**STORED DATA:**

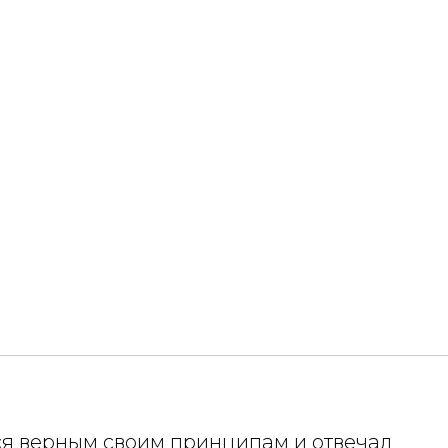
лся верным своим принципам и отвечал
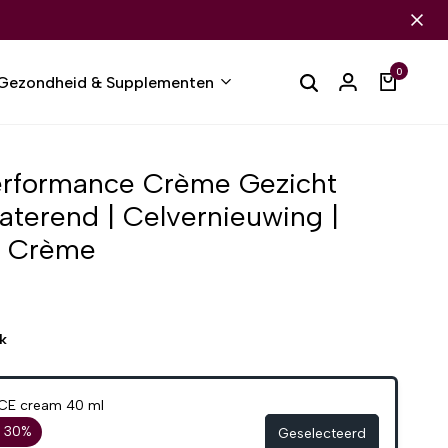
0
Gezondheid & Supplementen
Performance Crème Gezicht
aterend | Celvernieuwing |
l Crème
k
CE cream 40 ml
r 30%
Geselecteerd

**ACTIVITY:**
Every entry above, pictures excluded, needs to be duplicated exactly.

**RESPONSE FOR THIS EXERCISE:**
лся верным своим принципам и отвечал
0
Gezondheid & Supplementen
Performance Crème Gezicht
aterend | Celvernieuwing |
l Crème
k
CE cream 40 ml
r 30%
Geselecteerd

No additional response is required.